Jugendamt: Keine Teilung mit Altena oder Neuenrade

WERDOHL ▪ Eine Zusammenarbeit zwischen zwei Städten im Bereich des Jugendamtes ist aus gesetzlichen Gründen nicht möglich. Das erklärte auf Nachfrage Bodo Schmidt als stellvertretender Fachbereichsleiter für Soziales, Jugend und Ordnung.

Der SPD-Fraktionsvorsitzende Cornelius Böttcher hatte am Mittwochabend bei der letzten Sitzung der Fraktion in diesem Jahr erklärt, dass er eine Diskussion über das Jugendamt im kommenden Jahr bei der Verabschiedung des Haushaltes Ende Januar erwarte. In seinem Jahresrückblick hatte Böttcher daran erinnert, dass die Gemeindeprüfungsanstalt geprüft hat, ob sich Werdohl weiterhin noch ein eigenes Jugendamt leisten kann. Die Prüfung ist zwar schon abgeschlossen, der Bericht liege aber noch nicht der Verwaltung vor. Das sagte Bodo Schmidt. Vereinbart war, dass der Bericht über das Prüfungsergebnis zuerst innerhalb der Verwaltung diskutiert werde. Danach soll in die politische Beratung eingestiegen werden. Ob das schon im Januar geschehen kann, wenn Mitte des Monats der Haushalt eingebracht wird, ist derzeit noch nicht absehbar.

„Das Thema wird Geschwindigkeit bekommen“, ist sich Bodo Schmidt sicher, auch wenn jetzt noch gar keine Zahlen und Werte vorliegen. Ein paar Gedanken hat sich die Verwaltung aber schon gemacht. Völlig ausgeschlossen sei eine Teilung der hoheitlichen Aufgaben des Jugendamtes mit einer Nachbar-Kommune mit ähnlichen Sorgen. Weder mit Altena noch mit Neuenrade sei in diesem Bereich eine interkommunale Zusammenarbeit denkbar, sagte Schmidt. „Allen uns vorliegenden Informationen des Landesjugendamtes nach ist das nicht möglich.“ Entweder bleibe die Aufgabe bei der Stadt oder sie gehe an den Märkischen Kreis über. Für das Jugendamt geht es um alles oder nichts.

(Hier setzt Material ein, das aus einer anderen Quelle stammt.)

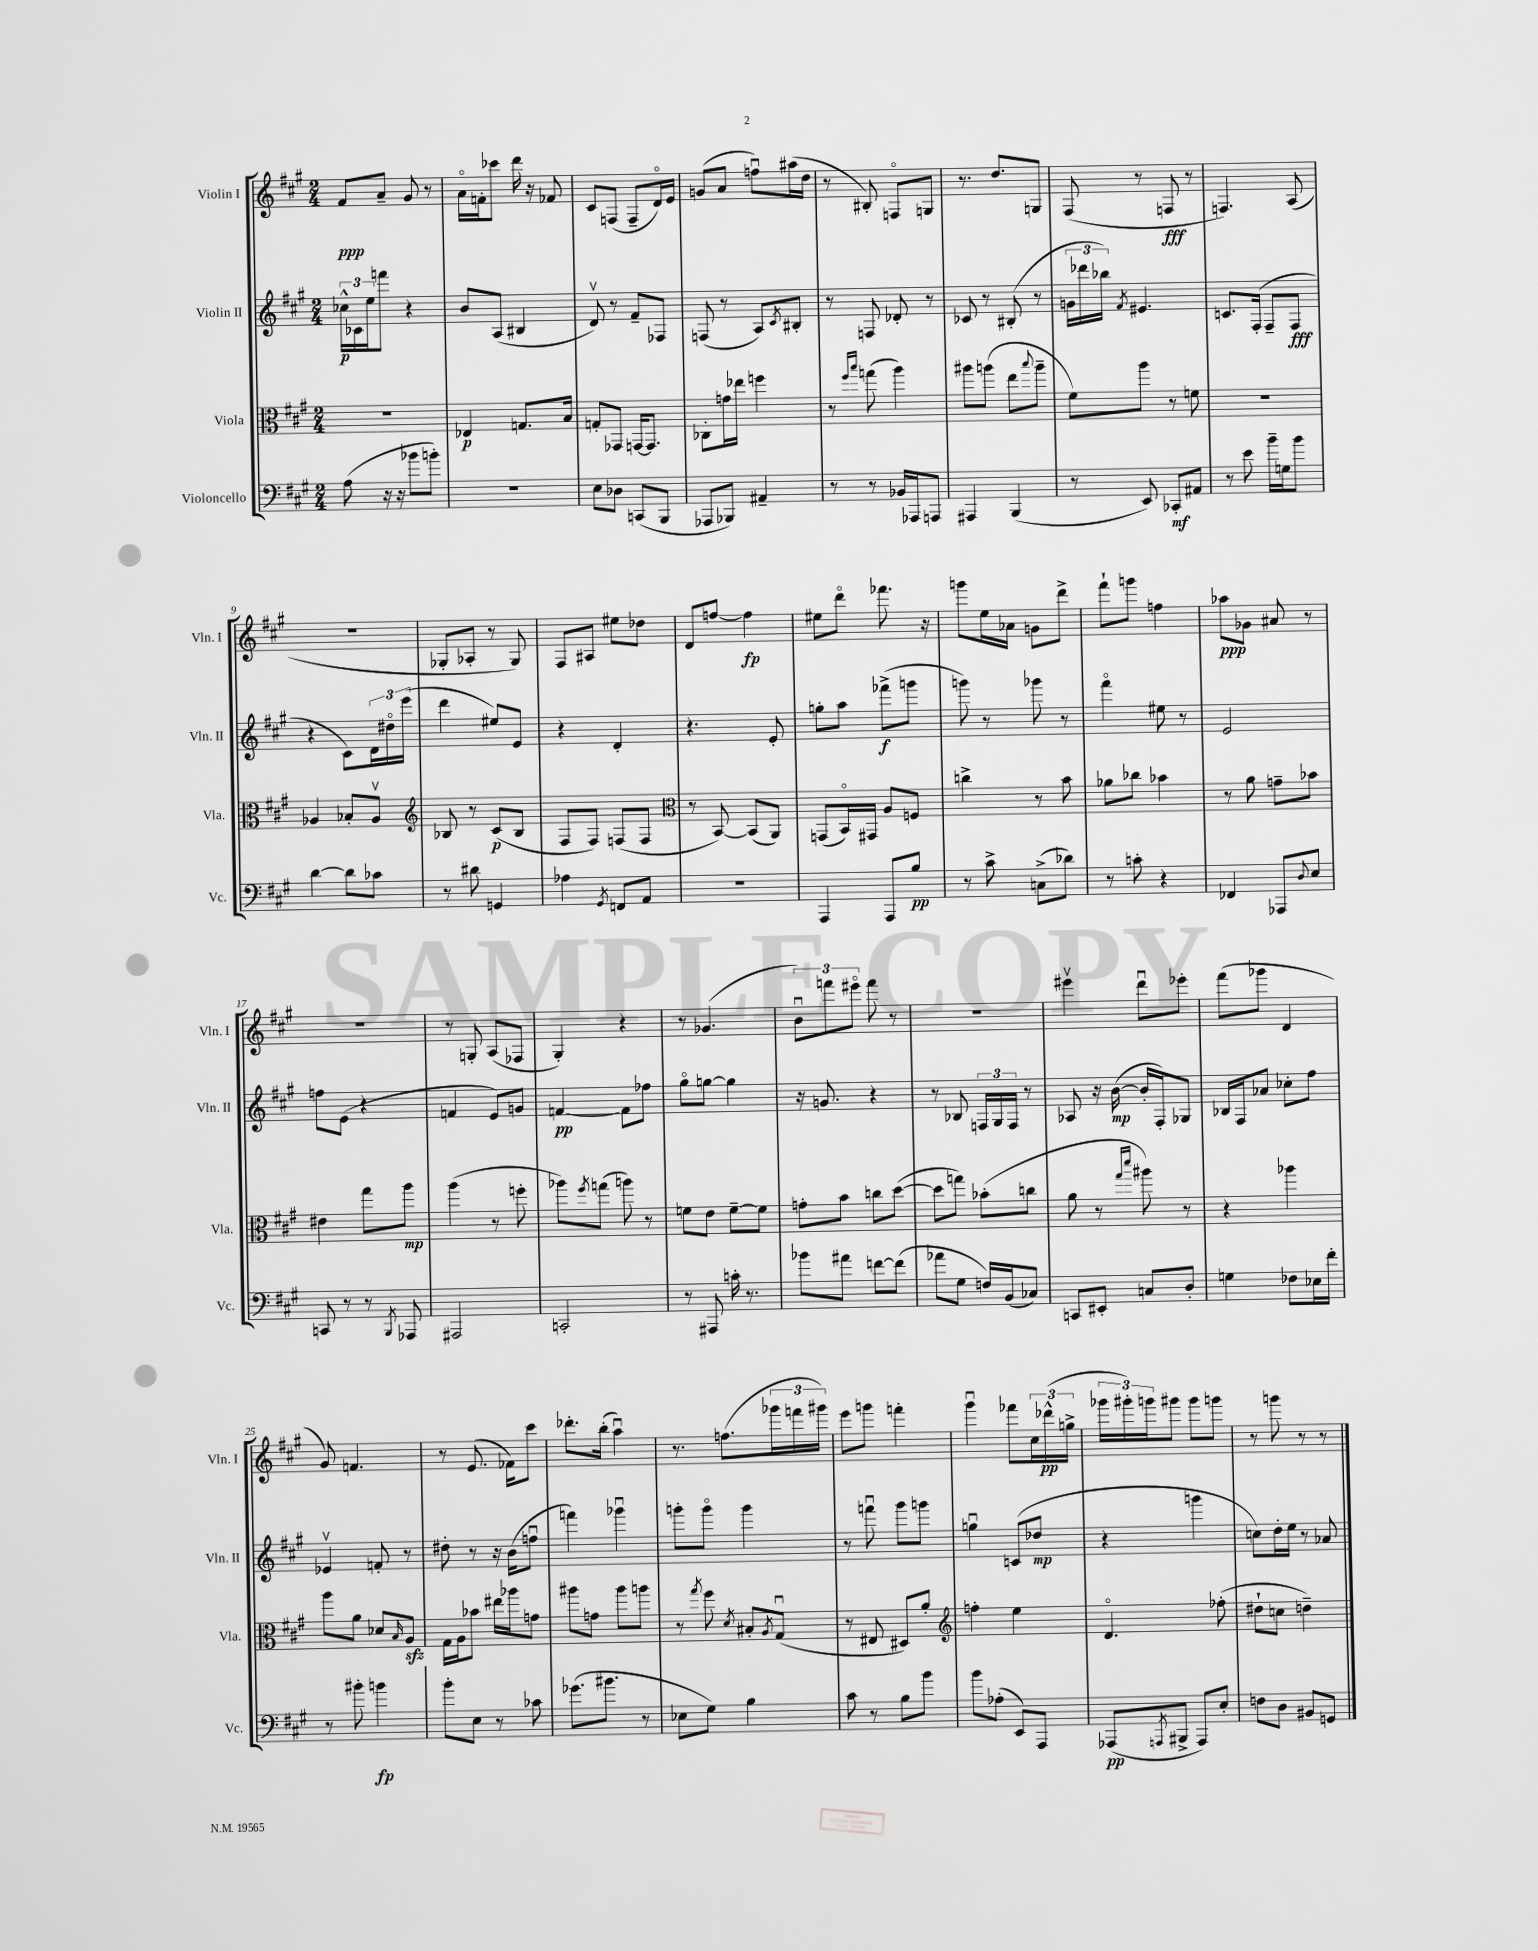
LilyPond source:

<<
\new StaffGroup <<
\new Staff = "s0" \with { instrumentName = "Violin I" shortInstrumentName = "Vln. I" } {
    \clef treble \key a \major \numericTimeSignature \time 2/4
    fis'8\ppp a'8-- gis'8 r8 |
    a'16\flageolet f'16-. ces'''8 d'''16 r16 fes'8 |
    cis'8 f8( f8-- d'16\flageolet) e'16 |
    g'8( a'8 f''8\downbow) ais''16( d''16 |
    r8 bis8-.) f8\flageolet g8 |
    r8. d''8. g8 |
    fis8( r8 f8\fff r8 |
    f4.) a8( |
    R2 |
    ges8-. aes8-. r8 ges8) |
    fis8 ais8 eis''8 des''8 |
    d'8 f''8~ f''4\fp |
    eis''8 d'''8\flageolet fes'''8. r16 |
    g'''8 e''16 aes'16 g'8 d'''8-> |
    fis'''8-! g'''8 f''4 |
    aes''8\ppp ges'8 ais'8 r8 |
    r2 |
    r8 g8-. a8( fes8 |
    gis4-.) r4 |
    r8 ges'4.( |
    \tuplet 3/2 { b'8\downbow) f'''8 eis'''8\flageolet } f'''8 r8 |
    r2 |
    eis'''4\upbow d'''8\downbow ees'''8-. |
    fis'''8( ges'''8 d'4 |
    gis'8) f'4. |
    r8 e'8.( fes'16) cis'''8 |
    des'''8.-. b''16-.( a''4\downbow) |
    r8. f''8.( \tuplet 3/2 { ges'''16 f'''16 gis'''16) } |
    e'''8 g'''8 f'''4-. |
    gis'''4\downbow fes'''8 \tuplet 3/2 { cis''16 des'''16-^\pp( g''16-> } |
    \tuplet 3/2 { ges'''16 gis'''16-.) g'''16 } gis'''8 gis'''8 g'''8 |
    r8 g'''8 r8 r8 \bar "|." |
}
\new Staff = "s1" \with { instrumentName = "Violin II" shortInstrumentName = "Vln. II" } {
    \clef treble \key a \major \numericTimeSignature \time 2/4
    \tuplet 3/2 { ces''16-^\p ces'16 e''16 } f'''8 r4 |
    b'8 a8( bis4 |
    d'8\upbow) r8 fis'8-- fes8 |
    f8( r8 a8) \acciaccatura { cis'8 } bis8-. |
    r8 f8 des'8-. r8 |
    ces'8 r8 bis8-.( r8 |
    \tuplet 3/2 { g'16 des'''16 bes''16) } \acciaccatura { fis'8 } eis'4. |
    c'8. fis16-.( fis8-- fis8\fff |
    r4 cis'8) \tuplet 3/2 { d'16 dis''16\flageolet e'''16( } |
    d'''4 eis''8) e'8 |
    r4 d'4-. |
    r4. e'8-. |
    g''8-. a''8 fes'''8->\f( g'''8 |
    g'''8) r8 ges'''8 r8 |
    fis'''4\flageolet eis''8 r8 |
    e'2 |
    f''8 e'8( r4 |
    f'4 e'8) g'8 |
    f'4~\pp f'8 fes''8 |
    gis''8\flageolet g''8~ g''4 |
    r16 g'8. r4 |
    r8 bes8 \tuplet 3/2 { f16 gis16 f16 } r8 |
    aes8 r16 b'16~\mp( b'16-. fis16-.) ges8 |
    bes16 fis16 aes'8 ces''8-. fis''8 |
    ees'4\upbow f'8-. r8 |
    dis''8-. r8 r16 b'16( f''8\downbow |
    f'''4) ges'''4\downbow |
    g'''8-. g'''8\flageolet g'''4 |
    r8 f'''8\downbow gis'''8 g'''8 |
    g''4\downbow c'8( des''8\mp |
    r4 g'''4 |
    c''8) d''16-. e''16 r8 aes'8 \bar "|." |
}
\new Staff = "s2" \with { instrumentName = "Viola" shortInstrumentName = "Vla." } {
    \clef alto \key a \major \numericTimeSignature \time 2/4
    R2 |
    ees4\p g8. b16 |
    g8-. ges,8 g,16~ g,8. |
    ces8-. g'16 ees''16 f''4 |
    r8 \grace { fis''16 b''16 } g''8( a''4) |
    ais''8 a''8( e''8 \appoggiatura { b''8 } a''8-- |
    fis'8) a''8 r8 f'8 |
    R2 |
    aes4 bes8-. aes8\upbow |
    \clef treble bes8 r8 cis'8\p( bes8 |
    fis8 fis8) f8( f8 |
    \clef alto r8 b,8~) b,8( a,8) |
    g,8( b,16\flageolet) gis,16 a8 f8 |
    c''4-> r8 b'8 |
    aes'8 ces''8 bes'4 |
    r8 a'8 g'8-- bes'8 |
    eis'4 gis''8 a''8\mp |
    a''4( r8 f''8-. |
    aes''8) \acciaccatura { fis''8 } g''8( a''8) r8 |
    f'8 e'8 f'8~-- f'8 |
    g'8-. b'8 c''8 d''8~( |
    d''8 g''8) bes'8-.( c''8 |
    a'8 r8 \grace { gis''16 d'''16 } ais''8) r8 |
    r4 aes''4 |
    a''8 a'8 des'8 \grace { b16 } a8\sfz |
    gis16 a16 bes'8 eis''16 aes''16 g'8 |
    ais''8 g'8 ais''8 a''8 |
    r8 \acciaccatura { gis''8 } fis''8 \acciaccatura { d'8 } bis8-. \acciaccatura { a8 } gis8\downbow( |
    r8 eis8 dis8) a'8-. |
    \clef treble f''4-. e''4 |
    d'4.\flageolet fes''8-.( |
    dis''8-! c''8 d''4--) \bar "|." |
}
\new Staff = "s3" \with { instrumentName = "Violoncello" shortInstrumentName = "Vc." } {
    \clef bass \key a \major \numericTimeSignature \time 2/4
    a8( r16 r16 bes'8 b'8-.) |
    r2 |
    e8 des8 c,8( b,,8 |
    aes,,8 bes,,8) ais,4-- |
    r8 r8 bes,16 aes,,16 a,,8 |
    ais,,4 b,,4( |
    r8 e,8) ces,8-.\mf ais,8 |
    r8 e'8 b'16-- g16 b'8 |
    d'4~ d'8 ces'8 |
    r8 dis'8 g,4 |
    aes4 \acciaccatura { gis,8 } f,8 a,8 |
    r2 |
    a,,4 a,,8 b8\pp |
    r8 cis'8-> c8->( des'8) |
    r8 c'8-. r4 |
    fes,4 aes,,8 \appoggiatura { d8 } e8 |
    c,8 r8 r8 \acciaccatura { b,,8 } aes,,8 |
    ais,,2 |
    c,2-. |
    r8 ais,,8 c'16-. r8. |
    bes'8 ais'8 f'8~ f'8( |
    aes'8 gis8 f16) b,16( ces8) |
    c,8 eis,8-. c8 d8-. |
    g4 fes8 ees16 fis'16-. |
    r8 bis'8-. b'4\fp |
    b'8-. e8 r8 ces'8 |
    ges'8.( bis'8. r8 |
    ees8 gis8) b4 |
    cis'8 r8 b8 b'8 |
    b'8 aes8-.( e,8) a,,8 |
    aes,,8\pp( \acciaccatura { a,,8 } bis,,8-> a,,8) e8-. |
    f8 d8 bis,8 g,8 \bar "|." |
}
>>
>>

Die Kindergärten blieben zwar in städtischer Trägerschaft, die Kommune würde aber nur noch als ein Träger unter anderen auftreten. Die bisherigen Steuerungs- und Planungsinstrumente wie die Platzbedarfsplanung und -verteilung nach Betreuungsverträgen gingen an den Kreis über. Die Jugendeinrichtungen blieben bei der Stadt, die Steuerung der Angebote ginge ebenfalls nach Lüdenscheid. Für die Arbeit in den Jugendeinrichtungen bekäme die Stadt einen Sockelbetrag, ob der für das bisher gefahrene Angebot ausreiche, sei nicht abzusehen.

Der Kernbereich des Jugendamtes, die Sicherstellung von Kindeswohl und Jugendschutz, kann entweder ganz bei der Stadt bleiben oder komplett an den Kreis abgegeben werden. Ende Oktober wurde bekannt, dass die Stadt 725 000 Euro zusätzlich für die Heimunterbringung aufwenden muss. Insgesamt kostet dieser Posten 2,3 Millionen Euro. Aktuell sei keine Veränderung in Sicht, so Schmidt.

Aus dem politischen Raum war trotz der explodierten Kosten bislang das Signal zu hören, die Aufgabe beizubehalten.